Other projects the coalition is considering include an oil pipeline to a rail loading station in Wellington; a paved highway through the Book Cliffs connecting the Uinta Basin to Interstate 70 near Cisco; and a transmission line on Leland Bench in eastern Utah.
Trump’s order instructs agency heads to identify “planned or potential actions to facilitate the nation’s economic recovery” that could be subject “alternative arrangements” under NEPA, such as categorical exclusions or other exemptions. The agencies have 30 days to provide such a list and then must submit progress reports every 30 days “for the duration of the national emergency.”
Industry groups viewed the order as a positive step toward ensuring infrastructure projects are built with materials extracted and equipment produced in the United States.
“Smart permitting reforms will support increased use of the vast domestic mineral reserves we have right here at home, reversing the alarming mineral import reliance that has more than doubled in the last 25 years,” said Rich Nolan, the National Mining Association’s president and CEO. "Now is the time to rebuild the supply chains essential to our infrastructure, national security and the future health of our economy.”

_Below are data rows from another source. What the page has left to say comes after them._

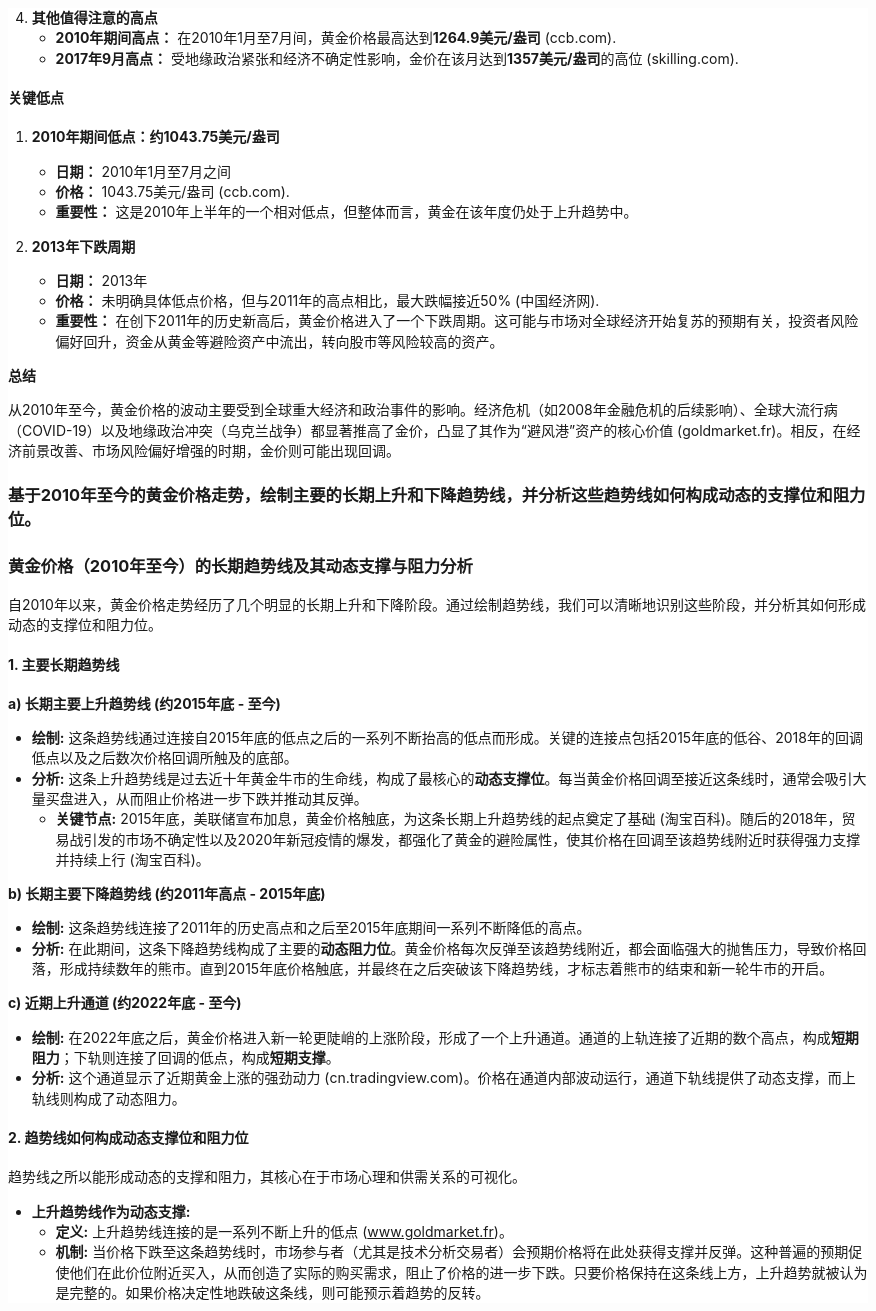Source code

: 4.  **其他值得注意的高点**
    *   **2010年期间高点：** 在2010年1月至7月间，黄金价格最高达到**1264.9美元/盎司** (ccb.com).
    *   **2017年9月高点：** 受地缘政治紧张和经济不确定性影响，金价在该月达到**1357美元/盎司**的高位 (skilling.com).

#### **关键低点**

1.  **2010年期间低点：约1043.75美元/盎司**
    *   **日期：** 2010年1月至7月之间
    *   **价格：** 1043.75美元/盎司 (ccb.com).
    *   **重要性：** 这是2010年上半年的一个相对低点，但整体而言，黄金在该年度仍处于上升趋势中。

2.  **2013年下跌周期**
    *   **日期：** 2013年
    *   **价格：** 未明确具体低点价格，但与2011年的高点相比，最大跌幅接近50% (中国经济网).
    *   **重要性：** 在创下2011年的历史新高后，黄金价格进入了一个下跌周期。这可能与市场对全球经济开始复苏的预期有关，投资者风险偏好回升，资金从黄金等避险资产中流出，转向股市等风险较高的资产。

**总结**

从2010年至今，黄金价格的波动主要受到全球重大经济和政治事件的影响。经济危机（如2008年金融危机的后续影响）、全球大流行病（COVID-19）以及地缘政治冲突（乌克兰战争）都显著推高了金价，凸显了其作为“避风港”资产的核心价值 (goldmarket.fr)。相反，在经济前景改善、市场风险偏好增强的时期，金价则可能出现回调。

 
 ### 基于2010年至今的黄金价格走势，绘制主要的长期上升和下降趋势线，并分析这些趋势线如何构成动态的支撑位和阻力位。

### 黄金价格（2010年至今）的长期趋势线及其动态支撑与阻力分析

自2010年以来，黄金价格走势经历了几个明显的长期上升和下降阶段。通过绘制趋势线，我们可以清晰地识别这些阶段，并分析其如何形成动态的支撑位和阻力位。

#### 1. 主要长期趋势线

**a) 长期主要上升趋势线 (约2015年底 - 至今)**

*   **绘制:** 这条趋势线通过连接自2015年底的低点之后的一系列不断抬高的低点而形成。关键的连接点包括2015年底的低谷、2018年的回调低点以及之后数次价格回调所触及的底部。
*   **分析:** 这条上升趋势线是过去近十年黄金牛市的生命线，构成了最核心的**动态支撑位**。每当黄金价格回调至接近这条线时，通常会吸引大量买盘进入，从而阻止价格进一步下跌并推动其反弹。
    *   **关键节点:** 2015年底，美联储宣布加息，黄金价格触底，为这条长期上升趋势线的起点奠定了基础 (淘宝百科)。随后的2018年，贸易战引发的市场不确定性以及2020年新冠疫情的爆发，都强化了黄金的避险属性，使其价格在回调至该趋势线附近时获得强力支撑并持续上行 (淘宝百科)。

**b) 长期主要下降趋势线 (约2011年高点 - 2015年底)**

*   **绘制:** 这条趋势线连接了2011年的历史高点和之后至2015年底期间一系列不断降低的高点。
*   **分析:** 在此期间，这条下降趋势线构成了主要的**动态阻力位**。黄金价格每次反弹至该趋势线附近，都会面临强大的抛售压力，导致价格回落，形成持续数年的熊市。直到2015年底价格触底，并最终在之后突破该下降趋势线，才标志着熊市的结束和新一轮牛市的开启。

**c) 近期上升通道 (约2022年底 - 至今)**

*   **绘制:** 在2022年底之后，黄金价格进入新一轮更陡峭的上涨阶段，形成了一个上升通道。通道的上轨连接了近期的数个高点，构成**短期阻力**；下轨则连接了回调的低点，构成**短期支撑**。
*   **分析:** 这个通道显示了近期黄金上涨的强劲动力 (cn.tradingview.com)。价格在通道内部波动运行，通道下轨线提供了动态支撑，而上轨线则构成了动态阻力。

#### 2. 趋势线如何构成动态支撑位和阻力位

趋势线之所以能形成动态的支撑和阻力，其核心在于市场心理和供需关系的可视化。

*   **上升趋势线作为动态支撑:**
    *   **定义:** 上升趋势线连接的是一系列不断上升的低点 (www.goldmarket.fr)。
    *   **机制:** 当价格下跌至这条趋势线时，市场参与者（尤其是技术分析交易者）会预期价格将在此处获得支撑并反弹。这种普遍的预期促使他们在此价位附近买入，从而创造了实际的购买需求，阻止了价格的进一步下跌。只要价格保持在这条线上方，上升趋势就被认为是完整的。如果价格决定性地跌破这条线，则可能预示着趋势的反转。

Trump signed the order just days before the Bureau of Reclamation is to release a draft EIS on the Lake Powell pipeline, a controversial billion-dollar water project serving St. George. The document is expected to be posted Monday, opening a public comment period through Sept. 8, but the order could wind up narrowing opportunities for public participation.
Major projects not affected include the TransWest Express, a major power line crossing Utah to deliver wind-generated electricity from Wyoming to Las Vegas, which is already approved and slated for construction later this year.
While it does not involve federal land, the Utah Inland Port could be affected by Trump’s order, depending on how the Army Corps of Engineers implements it. Under development near the south shore of the Great Salt Lake, this project proposes a warehouse complex and possibly rail yards on wetlands, which are subject to federal protections under the Clean Water Act and permits issued by the Army Corps.
“We are worried,” said anti-port activist Deeda Seed, an organizer with the Center for Biological Diversity. “It is hugely irresponsible to do this. These are processes put in place to protect human health and wildlife habitat. That it is happening when people are distracted with other threats and issues makes it all the more appalling.”